*ACTIVITY*: In the lines from the one containing "After each image, give" through the one containing "-0.106017, 0.792130, 0.450358]]", change "image" to "frame" and leave everything else as it is. Return only those lines, without the pictures.

── THE DATA ──

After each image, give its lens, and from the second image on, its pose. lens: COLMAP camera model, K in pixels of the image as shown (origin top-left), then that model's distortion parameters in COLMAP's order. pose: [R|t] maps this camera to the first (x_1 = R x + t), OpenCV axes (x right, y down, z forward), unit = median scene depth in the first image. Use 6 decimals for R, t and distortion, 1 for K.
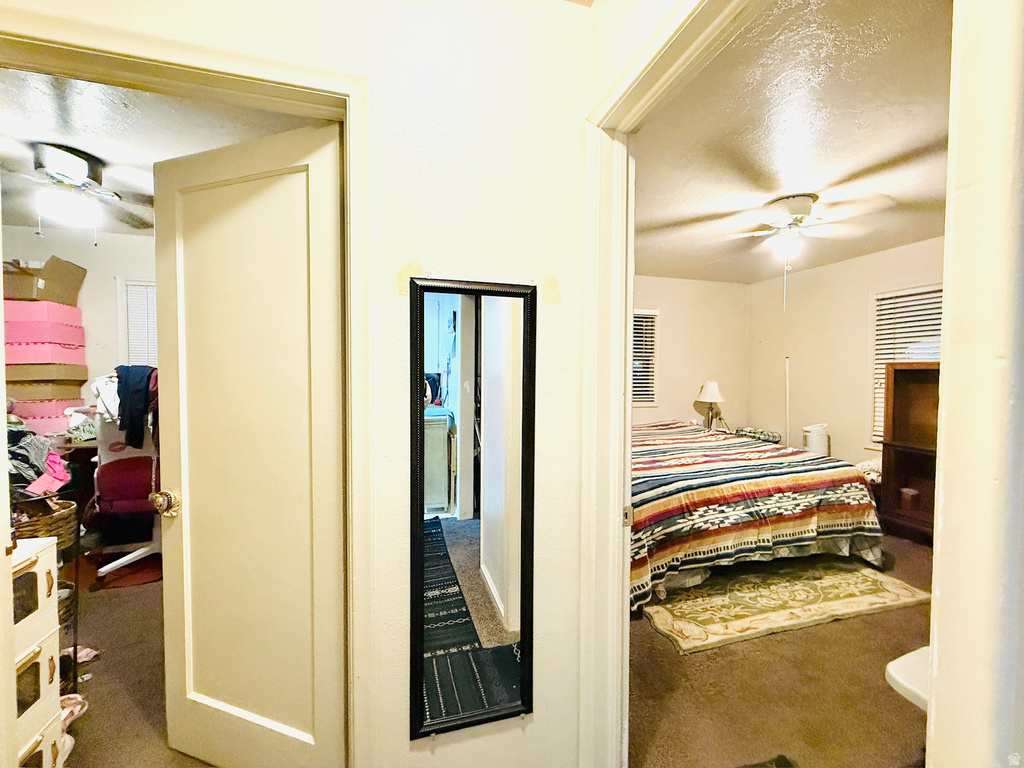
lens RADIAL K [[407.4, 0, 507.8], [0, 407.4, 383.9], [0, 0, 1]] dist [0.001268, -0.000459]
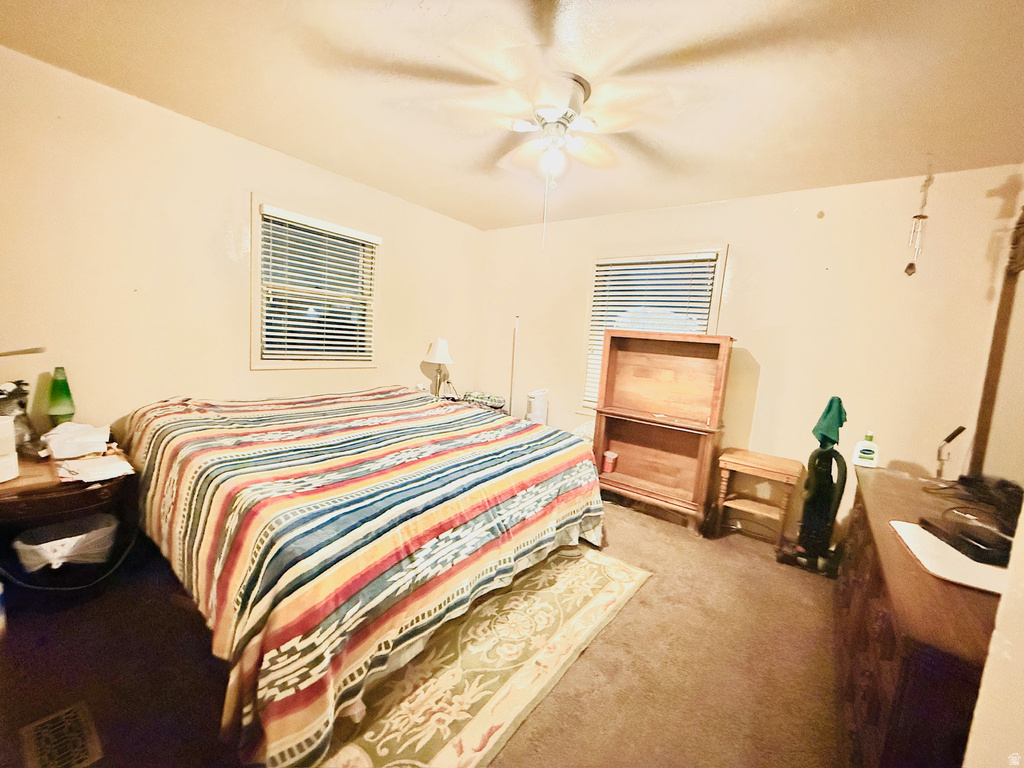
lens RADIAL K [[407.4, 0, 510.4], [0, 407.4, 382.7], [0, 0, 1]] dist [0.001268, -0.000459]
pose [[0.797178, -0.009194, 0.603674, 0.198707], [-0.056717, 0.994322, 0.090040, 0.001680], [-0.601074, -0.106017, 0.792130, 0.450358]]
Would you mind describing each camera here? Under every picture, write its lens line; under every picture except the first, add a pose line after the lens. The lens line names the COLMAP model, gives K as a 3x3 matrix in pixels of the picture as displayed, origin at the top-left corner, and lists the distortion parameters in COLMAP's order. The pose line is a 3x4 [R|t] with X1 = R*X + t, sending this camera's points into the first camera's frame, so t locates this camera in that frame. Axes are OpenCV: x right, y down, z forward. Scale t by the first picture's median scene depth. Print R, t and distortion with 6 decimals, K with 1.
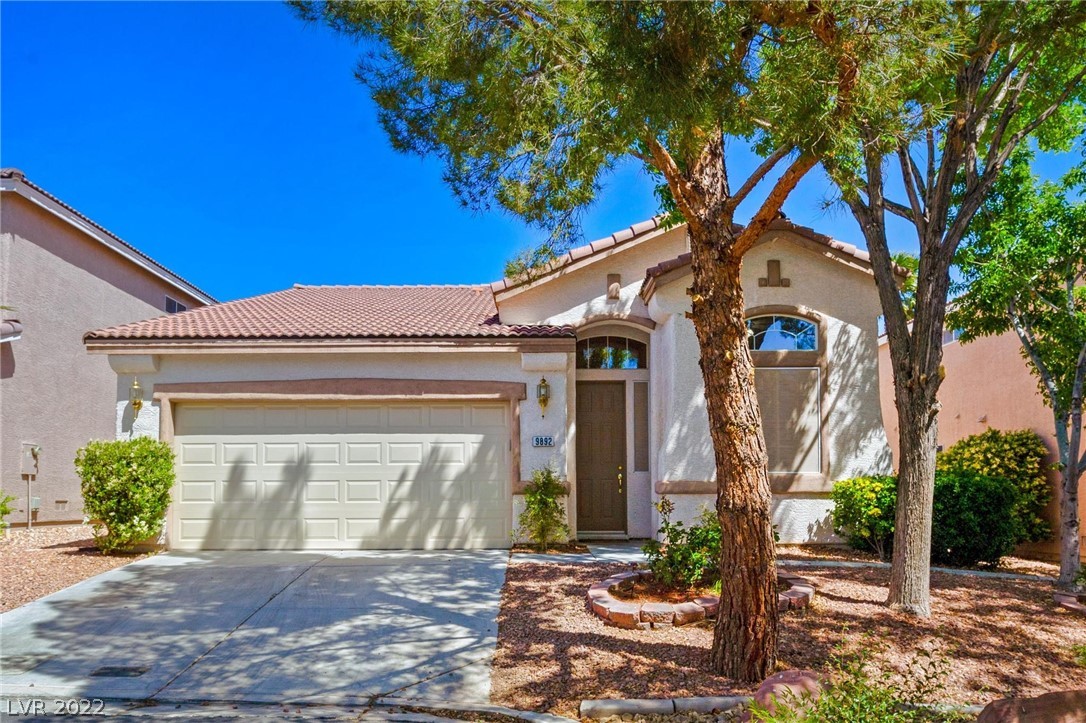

───
── THE DATA ──

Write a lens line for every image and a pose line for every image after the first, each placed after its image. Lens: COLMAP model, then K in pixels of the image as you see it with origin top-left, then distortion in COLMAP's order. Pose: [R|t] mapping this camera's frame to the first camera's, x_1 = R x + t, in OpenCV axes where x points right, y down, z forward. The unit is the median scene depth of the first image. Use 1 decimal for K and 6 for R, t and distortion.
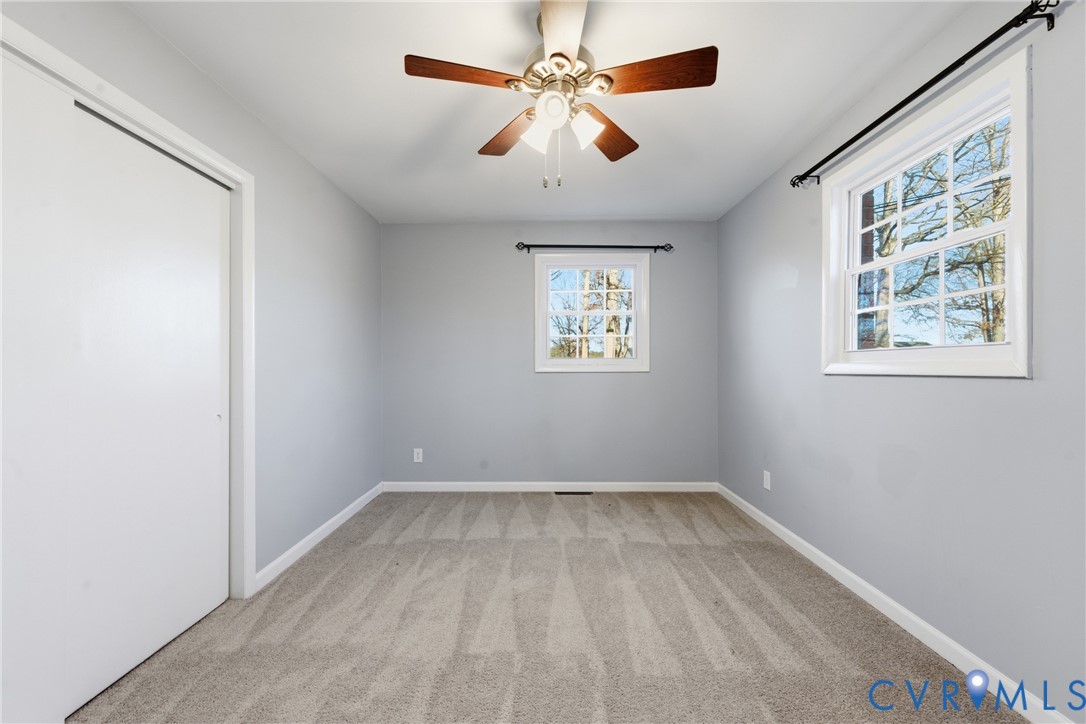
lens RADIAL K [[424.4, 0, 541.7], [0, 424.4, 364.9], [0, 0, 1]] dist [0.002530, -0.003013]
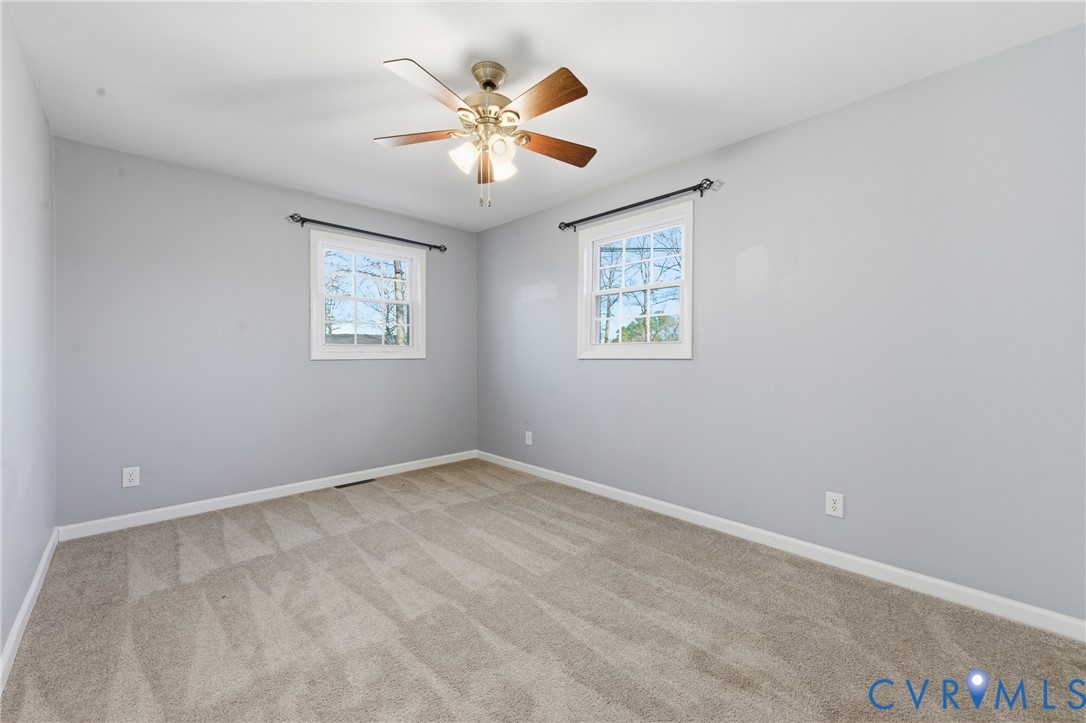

───

*EXPECTED ANSWER*:
After each frame, give its lens, and from the second frame on, its pose. lens: COLMAP camera model, K in pixels of the frame as shown (origin top-left), then that model's distortion parameters in COLMAP's order. pose: [R|t] maps this camera to the first (x_1 = R x + t), OpenCV axes (x right, y down, z forward), unit = median scene depth in the first frame. Use 6 decimals for R, t and distortion, 1 for K.
lens RADIAL K [[407.4, 0, 507.8], [0, 407.4, 383.9], [0, 0, 1]] dist [0.001268, -0.000459]
lens RADIAL K [[407.4, 0, 510.4], [0, 407.4, 382.7], [0, 0, 1]] dist [0.001268, -0.000459]
pose [[0.797178, -0.009194, 0.603674, 0.198707], [-0.056717, 0.994322, 0.090040, 0.001680], [-0.601074, -0.106017, 0.792130, 0.450358]]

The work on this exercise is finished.